§ **Provided data**:
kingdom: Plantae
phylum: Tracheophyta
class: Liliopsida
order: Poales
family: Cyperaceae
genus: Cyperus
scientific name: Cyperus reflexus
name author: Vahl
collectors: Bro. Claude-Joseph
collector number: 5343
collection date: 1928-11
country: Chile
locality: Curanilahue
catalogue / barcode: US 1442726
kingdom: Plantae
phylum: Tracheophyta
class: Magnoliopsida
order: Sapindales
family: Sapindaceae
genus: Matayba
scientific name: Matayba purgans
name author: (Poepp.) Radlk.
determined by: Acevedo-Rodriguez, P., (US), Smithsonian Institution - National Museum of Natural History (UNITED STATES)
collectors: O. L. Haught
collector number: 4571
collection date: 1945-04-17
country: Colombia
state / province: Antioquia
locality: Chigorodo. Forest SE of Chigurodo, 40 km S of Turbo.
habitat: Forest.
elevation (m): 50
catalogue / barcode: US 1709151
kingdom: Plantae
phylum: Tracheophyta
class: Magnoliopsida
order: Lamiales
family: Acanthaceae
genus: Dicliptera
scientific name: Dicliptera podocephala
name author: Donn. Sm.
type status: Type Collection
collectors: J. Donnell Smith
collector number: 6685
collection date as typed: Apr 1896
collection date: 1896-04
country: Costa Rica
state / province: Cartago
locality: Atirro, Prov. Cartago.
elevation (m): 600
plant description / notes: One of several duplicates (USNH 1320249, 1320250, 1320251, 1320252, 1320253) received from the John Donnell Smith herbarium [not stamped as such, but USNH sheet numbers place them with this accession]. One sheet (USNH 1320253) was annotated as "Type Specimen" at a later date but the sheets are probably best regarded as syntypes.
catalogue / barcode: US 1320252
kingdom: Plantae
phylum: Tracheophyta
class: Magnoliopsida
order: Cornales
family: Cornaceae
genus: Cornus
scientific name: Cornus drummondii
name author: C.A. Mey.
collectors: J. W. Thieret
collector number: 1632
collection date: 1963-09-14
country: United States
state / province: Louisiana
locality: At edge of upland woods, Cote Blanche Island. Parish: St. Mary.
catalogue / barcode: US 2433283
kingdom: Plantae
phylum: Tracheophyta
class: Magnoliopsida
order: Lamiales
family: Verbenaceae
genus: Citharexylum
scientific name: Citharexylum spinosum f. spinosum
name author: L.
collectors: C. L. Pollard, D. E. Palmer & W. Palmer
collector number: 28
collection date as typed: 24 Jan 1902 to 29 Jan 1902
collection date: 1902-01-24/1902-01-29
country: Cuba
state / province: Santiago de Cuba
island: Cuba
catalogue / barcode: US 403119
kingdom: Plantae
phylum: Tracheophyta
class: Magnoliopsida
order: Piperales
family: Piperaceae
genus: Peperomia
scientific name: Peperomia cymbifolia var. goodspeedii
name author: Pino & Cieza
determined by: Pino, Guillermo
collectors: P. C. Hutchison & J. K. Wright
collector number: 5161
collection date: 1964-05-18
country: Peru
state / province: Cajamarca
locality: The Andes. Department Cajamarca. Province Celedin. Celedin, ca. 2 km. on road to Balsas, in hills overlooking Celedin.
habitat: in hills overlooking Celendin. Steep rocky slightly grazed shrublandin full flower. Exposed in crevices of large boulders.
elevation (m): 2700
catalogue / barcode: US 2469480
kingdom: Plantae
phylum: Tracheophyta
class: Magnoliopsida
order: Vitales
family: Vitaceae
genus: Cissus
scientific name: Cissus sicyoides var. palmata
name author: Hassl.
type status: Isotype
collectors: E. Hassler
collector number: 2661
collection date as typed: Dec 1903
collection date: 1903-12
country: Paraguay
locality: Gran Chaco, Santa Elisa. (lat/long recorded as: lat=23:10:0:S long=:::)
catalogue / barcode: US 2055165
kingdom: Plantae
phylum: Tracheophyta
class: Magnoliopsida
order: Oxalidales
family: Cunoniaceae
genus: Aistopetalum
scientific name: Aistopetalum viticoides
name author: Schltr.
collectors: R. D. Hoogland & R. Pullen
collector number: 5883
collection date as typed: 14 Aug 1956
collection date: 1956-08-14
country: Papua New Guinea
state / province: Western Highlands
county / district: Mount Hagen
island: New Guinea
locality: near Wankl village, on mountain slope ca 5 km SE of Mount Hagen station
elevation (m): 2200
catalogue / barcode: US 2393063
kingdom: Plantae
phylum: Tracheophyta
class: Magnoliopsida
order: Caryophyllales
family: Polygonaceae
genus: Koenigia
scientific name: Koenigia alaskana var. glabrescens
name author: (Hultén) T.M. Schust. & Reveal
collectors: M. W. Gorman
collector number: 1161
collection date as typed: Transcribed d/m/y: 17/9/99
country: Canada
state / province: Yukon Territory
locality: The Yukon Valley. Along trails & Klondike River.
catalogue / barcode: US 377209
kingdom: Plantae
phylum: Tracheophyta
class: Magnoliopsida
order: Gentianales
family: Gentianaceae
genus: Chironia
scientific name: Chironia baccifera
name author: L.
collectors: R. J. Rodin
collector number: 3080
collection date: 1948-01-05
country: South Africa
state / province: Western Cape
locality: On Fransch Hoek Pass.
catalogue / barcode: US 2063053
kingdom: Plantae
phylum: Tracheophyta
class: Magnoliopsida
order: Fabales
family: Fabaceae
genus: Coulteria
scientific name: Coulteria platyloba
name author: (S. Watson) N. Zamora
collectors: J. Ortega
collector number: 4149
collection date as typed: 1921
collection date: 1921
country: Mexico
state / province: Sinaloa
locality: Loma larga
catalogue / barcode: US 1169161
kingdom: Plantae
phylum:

§ **Your objective**: Please return every line of the records above verbatim, with nothing added, dropped, or changed.

§ **Answer**:
kingdom: Plantae
phylum: Tracheophyta
class: Liliopsida
order: Poales
family: Cyperaceae
genus: Cyperus
scientific name: Cyperus reflexus
name author: Vahl
collectors: Bro. Claude-Joseph
collector number: 5343
collection date: 1928-11
country: Chile
locality: Curanilahue
catalogue / barcode: US 1442726
kingdom: Plantae
phylum: Tracheophyta
class: Magnoliopsida
order: Sapindales
family: Sapindaceae
genus: Matayba
scientific name: Matayba purgans
name author: (Poepp.) Radlk.
determined by: Acevedo-Rodriguez, P., (US), Smithsonian Institution - National Museum of Natural History (UNITED STATES)
collectors: O. L. Haught
collector number: 4571
collection date: 1945-04-17
country: Colombia
state / province: Antioquia
locality: Chigorodo. Forest SE of Chigurodo, 40 km S of Turbo.
habitat: Forest.
elevation (m): 50
catalogue / barcode: US 1709151
kingdom: Plantae
phylum: Tracheophyta
class: Magnoliopsida
order: Lamiales
family: Acanthaceae
genus: Dicliptera
scientific name: Dicliptera podocephala
name author: Donn. Sm.
type status: Type Collection
collectors: J. Donnell Smith
collector number: 6685
collection date as typed: Apr 1896
collection date: 1896-04
country: Costa Rica
state / province: Cartago
locality: Atirro, Prov. Cartago.
elevation (m): 600
plant description / notes: One of several duplicates (USNH 1320249, 1320250, 1320251, 1320252, 1320253) received from the John Donnell Smith herbarium [not stamped as such, but USNH sheet numbers place them with this accession]. One sheet (USNH 1320253) was annotated as "Type Specimen" at a later date but the sheets are probably best regarded as syntypes.
catalogue / barcode: US 1320252
kingdom: Plantae
phylum: Tracheophyta
class: Magnoliopsida
order: Cornales
family: Cornaceae
genus: Cornus
scientific name: Cornus drummondii
name author: C.A. Mey.
collectors: J. W. Thieret
collector number: 1632
collection date: 1963-09-14
country: United States
state / province: Louisiana
locality: At edge of upland woods, Cote Blanche Island. Parish: St. Mary.
catalogue / barcode: US 2433283
kingdom: Plantae
phylum: Tracheophyta
class: Magnoliopsida
order: Lamiales
family: Verbenaceae
genus: Citharexylum
scientific name: Citharexylum spinosum f. spinosum
name author: L.
collectors: C. L. Pollard, D. E. Palmer & W. Palmer
collector number: 28
collection date as typed: 24 Jan 1902 to 29 Jan 1902
collection date: 1902-01-24/1902-01-29
country: Cuba
state / province: Santiago de Cuba
island: Cuba
catalogue / barcode: US 403119
kingdom: Plantae
phylum: Tracheophyta
class: Magnoliopsida
order: Piperales
family: Piperaceae
genus: Peperomia
scientific name: Peperomia cymbifolia var. goodspeedii
name author: Pino & Cieza
determined by: Pino, Guillermo
collectors: P. C. Hutchison & J. K. Wright
collector number: 5161
collection date: 1964-05-18
country: Peru
state / province: Cajamarca
locality: The Andes. Department Cajamarca. Province Celedin. Celedin, ca. 2 km. on road to Balsas, in hills overlooking Celedin.
habitat: in hills overlooking Celendin. Steep rocky slightly grazed shrublandin full flower. Exposed in crevices of large boulders.
elevation (m): 2700
catalogue / barcode: US 2469480
kingdom: Plantae
phylum: Tracheophyta
class: Magnoliopsida
order: Vitales
family: Vitaceae
genus: Cissus
scientific name: Cissus sicyoides var. palmata
name author: Hassl.
type status: Isotype
collectors: E. Hassler
collector number: 2661
collection date as typed: Dec 1903
collection date: 1903-12
country: Paraguay
locality: Gran Chaco, Santa Elisa. (lat/long recorded as: lat=23:10:0:S long=:::)
catalogue / barcode: US 2055165
kingdom: Plantae
phylum: Tracheophyta
class: Magnoliopsida
order: Oxalidales
family: Cunoniaceae
genus: Aistopetalum
scientific name: Aistopetalum viticoides
name author: Schltr.
collectors: R. D. Hoogland & R. Pullen
collector number: 5883
collection date as typed: 14 Aug 1956
collection date: 1956-08-14
country: Papua New Guinea
state / province: Western Highlands
county / district: Mount Hagen
island: New Guinea
locality: near Wankl village, on mountain slope ca 5 km SE of Mount Hagen station
elevation (m): 2200
catalogue / barcode: US 2393063
kingdom: Plantae
phylum: Tracheophyta
class: Magnoliopsida
order: Caryophyllales
family: Polygonaceae
genus: Koenigia
scientific name: Koenigia alaskana var. glabrescens
name author: (Hultén) T.M. Schust. & Reveal
collectors: M. W. Gorman
collector number: 1161
collection date as typed: Transcribed d/m/y: 17/9/99
country: Canada
state / province: Yukon Territory
locality: The Yukon Valley. Along trails & Klondike River.
catalogue / barcode: US 377209
kingdom: Plantae
phylum: Tracheophyta
class: Magnoliopsida
order: Gentianales
family: Gentianaceae
genus: Chironia
scientific name: Chironia baccifera
name author: L.
collectors: R. J. Rodin
collector number: 3080
collection date: 1948-01-05
country: South Africa
state / province: Western Cape
locality: On Fransch Hoek Pass.
catalogue / barcode: US 2063053
kingdom: Plantae
phylum: Tracheophyta
class: Magnoliopsida
order: Fabales
family: Fabaceae
genus: Coulteria
scientific name: Coulteria platyloba
name author: (S. Watson) N. Zamora
collectors: J. Ortega
collector number: 4149
collection date as typed: 1921
collection date: 1921
country: Mexico
state / province: Sinaloa
locality: Loma larga
catalogue / barcode: US 1169161
kingdom: Plantae
phylum:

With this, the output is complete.